Koszulowa sukienka, garnitur czy dżinsy z widocznym suwakiem – to tylko część kapsułowej kolekcji, która łączy w sobie miejski szyk River Island i ascetyczną elegancję Jean-Pierre’a Braganzy.
Kim jest Braganza? Przyjechał do Londynu z Kanady, by skończyć tu Central St. Martin’s College, zadebiutował w 2004 roku i od tej pory jest o nim coraz głośniej. Architektoniczne formy, geometryczne wzory, słowem – nowoczesne krawiectwo przysparzają mu splendoru i popularności. Chwalił go Karl Lagerfeld, branżowe organizacje co rusz przyznają nagrody. Współpraca z River Island to dla niego nowość. „Projektowanie dla marki dostępnej dla wszystkich to wspaniałe doświadczenie w mojej karierze. Lubię podejmować nowe wyzwania”, mówi.
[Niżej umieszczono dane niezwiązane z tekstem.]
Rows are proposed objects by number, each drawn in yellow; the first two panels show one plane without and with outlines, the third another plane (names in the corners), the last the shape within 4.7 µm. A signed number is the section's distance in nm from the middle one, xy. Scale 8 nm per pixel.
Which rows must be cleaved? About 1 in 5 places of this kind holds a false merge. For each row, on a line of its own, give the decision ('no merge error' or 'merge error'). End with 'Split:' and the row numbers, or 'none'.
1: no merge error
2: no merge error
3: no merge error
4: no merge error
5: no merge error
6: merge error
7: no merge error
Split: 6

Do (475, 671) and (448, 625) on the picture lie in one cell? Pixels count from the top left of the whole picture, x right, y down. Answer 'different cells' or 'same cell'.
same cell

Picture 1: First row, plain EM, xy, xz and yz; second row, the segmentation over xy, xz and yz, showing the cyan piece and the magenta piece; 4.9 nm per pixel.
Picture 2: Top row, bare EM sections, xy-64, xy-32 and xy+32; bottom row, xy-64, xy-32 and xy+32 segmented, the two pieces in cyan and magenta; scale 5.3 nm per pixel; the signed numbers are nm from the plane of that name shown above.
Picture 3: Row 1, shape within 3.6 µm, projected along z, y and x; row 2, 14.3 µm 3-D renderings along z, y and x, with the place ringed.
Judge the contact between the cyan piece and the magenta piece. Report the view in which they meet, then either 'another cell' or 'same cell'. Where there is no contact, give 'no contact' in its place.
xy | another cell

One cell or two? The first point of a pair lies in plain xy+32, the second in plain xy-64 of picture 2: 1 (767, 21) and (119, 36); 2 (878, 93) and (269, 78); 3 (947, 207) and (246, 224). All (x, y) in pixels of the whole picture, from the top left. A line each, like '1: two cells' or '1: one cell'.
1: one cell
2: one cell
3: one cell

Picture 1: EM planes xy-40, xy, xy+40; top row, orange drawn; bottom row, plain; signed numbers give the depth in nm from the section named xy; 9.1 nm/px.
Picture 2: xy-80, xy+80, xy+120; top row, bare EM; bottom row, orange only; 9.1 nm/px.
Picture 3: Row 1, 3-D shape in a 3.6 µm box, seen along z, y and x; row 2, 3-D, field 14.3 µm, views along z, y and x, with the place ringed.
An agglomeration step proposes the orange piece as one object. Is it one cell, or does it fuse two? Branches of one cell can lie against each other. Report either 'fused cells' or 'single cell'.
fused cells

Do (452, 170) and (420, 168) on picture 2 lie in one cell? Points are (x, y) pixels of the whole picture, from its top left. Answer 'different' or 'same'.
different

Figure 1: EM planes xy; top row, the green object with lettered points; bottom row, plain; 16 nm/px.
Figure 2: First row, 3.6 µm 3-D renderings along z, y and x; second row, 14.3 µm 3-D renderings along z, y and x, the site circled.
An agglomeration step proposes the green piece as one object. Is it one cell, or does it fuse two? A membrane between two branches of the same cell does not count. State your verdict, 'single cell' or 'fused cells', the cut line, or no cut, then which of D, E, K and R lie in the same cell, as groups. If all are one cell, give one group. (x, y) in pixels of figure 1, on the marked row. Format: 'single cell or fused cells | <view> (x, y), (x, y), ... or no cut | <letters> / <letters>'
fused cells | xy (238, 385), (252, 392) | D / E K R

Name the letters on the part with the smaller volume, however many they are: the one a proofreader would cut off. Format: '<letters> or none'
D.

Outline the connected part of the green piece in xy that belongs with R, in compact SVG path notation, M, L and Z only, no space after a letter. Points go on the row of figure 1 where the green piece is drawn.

Współpraca sieciowych marek z projektantami z wysokiej półki to nie jest nowe zjawisko. H&M zaczął w 2004 roku i w ślad za nim idą następne. River Island nie stawia na światowych gigantów mody, a zdolnych projektantów z lokalnego, brytyjskiego rynku takich jak Joseph Turvey czy Katie Eary. Korzystają na tym obie strony – sieciówka zyskuje prestiż, projektant – popularność.
Chcielibyście, żeby polskie popularne marki promowały w ten sposób młodych polskich projektantów?
Kolekcja będzie dostępna w sklepach River Island 16 lutego. Ceny 35–100 zł.